======== TEXT SECTION
DC is getting worse and worse. Even Chipotle has gone from the super annoying receipt code (have to buy something) to simply "the bathroom is closed." Just experienced this in Georgetown. On a positive note, there is a very clean portapotty on R near Wisconsin! Bright yellow. Are these popping up in other areas?


----------



## REX HAVOC (Jul 4, 2016)

Rarely. I see out of order signs but most restaurants are open for indoor seating so everything has opened up. If not just go to a Starbucks.


----------



## UberBastid (Oct 1, 2016)

Mota-Driven said:


> Seriously, if you're a male, I just go wherever I want as long as I'm not in Plain-view of the general public. If You are a female, obviously that will play out differently.


Why's that?
I have seen many human females relieve themselves 'in the wild' so to speak, and, their genetalia is not exposed. If yer really paying attention, you might see some upper thigh ... but, it's really not a big deal for girls.
And, i am amazed how fast a female can empty a bladder.
It's like WHOOSH .. and done. Wave coming your way ...

Envy that. As I stand there for twenty seconds feeling that cold breeze ... ugh ...


----------



## New2This (Dec 27, 2015)

Cvillegordo said:


> DC is getting worse and worse. Even Chipotle has gone from the super annoying receipt code (have to buy something) to simply "the bathroom is closed." Just experienced this in Georgetown. On a positive note, there is a very clean portapotty on R near Wisconsin! Bright yellow. Are these popping up in other areas?


Bro I told you.

The Georgetown Homeless Shelter AKA Georgetown Safeway has clean free shitters.

Free WiFi too.


----------



## UbaBrah (Oct 25, 2019)

"The owner of Vivi's Cafe did not respond to Motherboard's request for comment but an employee at the restaurant defended the sign, saying over the phone "Our owner put up the sign and we let everyone use the bathroom, but sometimes drivers don't flush or take too long."

That'll be @NauticalWheeler again.


----------



## NauticalWheeler (Jun 15, 2019)

UbaBrah said:


> "The owner of Vivi's Cafe did not respond to Motherboard's request for comment but an employee at the restaurant defended the sign, saying over the phone "Our owner put up the sign and we let everyone use the bathroom, but sometimes drivers don't flush or take too long."
> 
> That'll be @NauticalWheeler again.


A gas station near me said their restroom was "closed" once. I punished them by not spending any money there for 8 months (and counting).


----------



## Ted Fink (Mar 19, 2018)

Simple solution. Ignore signs. Use restroom. Ignore any comments the staff might make. Leave.


----------



## UberBastid (Oct 1, 2016)

This happened a couple years or so ago.

Had to drop a duece. Not the usual time so, there was issues 'down there'.
Went to a local large liquor store that had nice big clean bathrooms.
Walked thru the store, pushed on the mens room door ... locked with a sign, "Out of order".

Now, time was limited. This was gonna happen, and soon.
Looked over at the womens room. Pushed on the door and went in.
Nobody there. Good.

Settled into my spot, did what I went there do to.
Washed up.
As I was heading toward the door some old cow walks in, "What are you doing here?"
I walked around her and went outside.

Now, she's on my heels, louder "What were you doing in there?"
"Lady, if you walk in and take a breath thru your nose you'll figure it out."
I kept walking.
================
======== RECORDS SUPPLIED
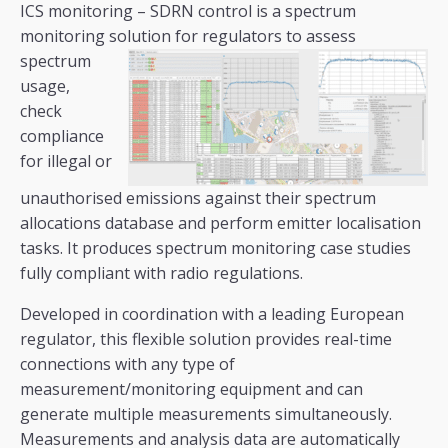
ICS monitoring – SDRN control is a spectrum
monitoring solution for regulators to assess
spectrum
usage,
check
compliance
for illegal or
unauthorised emissions against their spectrum
allocations database and perform emitter localisation
tasks. It produces spectrum monitoring case studies
fully compliant with radio regulations.
Developed in coordination with a leading European
regulator, this flexible solution provides real-time
connections with any type of
measurement/monitoring equipment and can
generate multiple measurements simultaneously.
Measurements and analysis data are automatically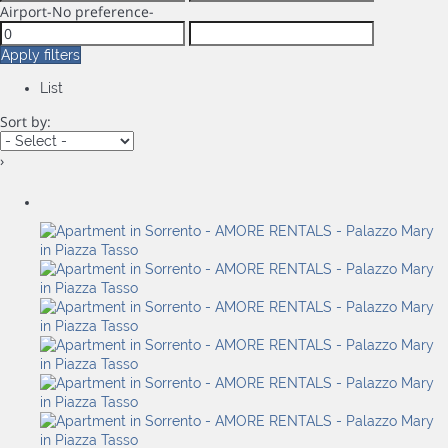
Airport
-No preference-
Apply filters
List
Sort by:
›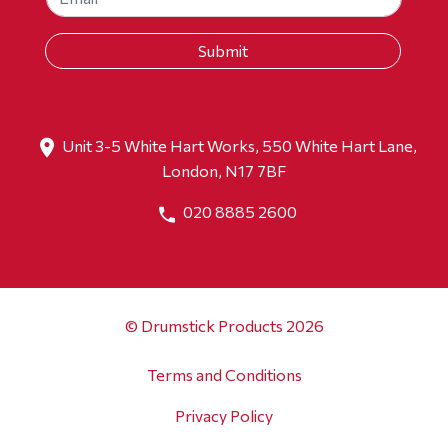
Unit 3-5 White Hart Works, 550 White Hart Lane,
London, N17 7BF
020 8885 2600
© Drumstick Products 2026
Terms and Conditions
Privacy Policy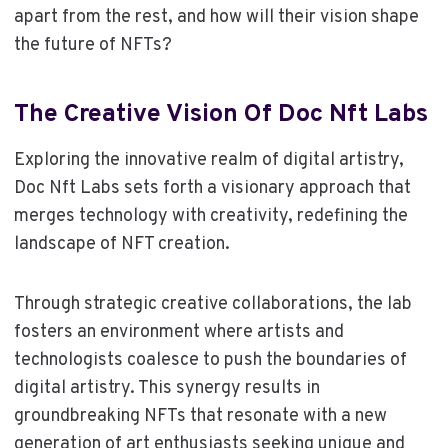
apart from the rest, and how will their vision shape
the future of NFTs?
The Creative Vision Of Doc Nft Labs
Exploring the innovative realm of digital artistry,
Doc Nft Labs sets forth a visionary approach that
merges technology with creativity, redefining the
landscape of NFT creation.
Through strategic creative collaborations, the lab
fosters an environment where artists and
technologists coalesce to push the boundaries of
digital artistry. This synergy results in
groundbreaking NFTs that resonate with a new
generation of art enthusiasts seeking unique and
================
USING THE INFORMATION:
1. Answer these questions from the forum thread:
(a) Where is the clean portapotty located?
(b) According to the Vivi's Cafe employee, what do drivers sometimes do?
(c) For how long has the poster avoided spending money at the gas station that said its restroom was "closed"?
2. Give every username that appears in a post heading in the forum thread, listing each name once.
3. Echo the part of the forum thread that opens with the words containing "## NauticalWheeler (Jun" and closes with "months (and counting).".

EXPECTED RESPONSES:
1.
(a) On R near Wisconsin.
(b) They don't flush or they take too long.
(c) 8 months (and counting).

2. REX HAVOC, UberBastid, New2This, UbaBrah, NauticalWheeler, Ted Fink

3.
## NauticalWheeler (Jun 15, 2019)

UbaBrah said:


> "The owner of Vivi's Cafe did not respond to Motherboard's request for comment but an employee at the restaurant defended the sign, saying over the phone "Our owner put up the sign and we let everyone use the bathroom, but sometimes drivers don't flush or take too long."
> 
> That'll be @NauticalWheeler again.


A gas station near me said their restroom was "closed" once. I punished them by not spending any money there for 8 months (and counting).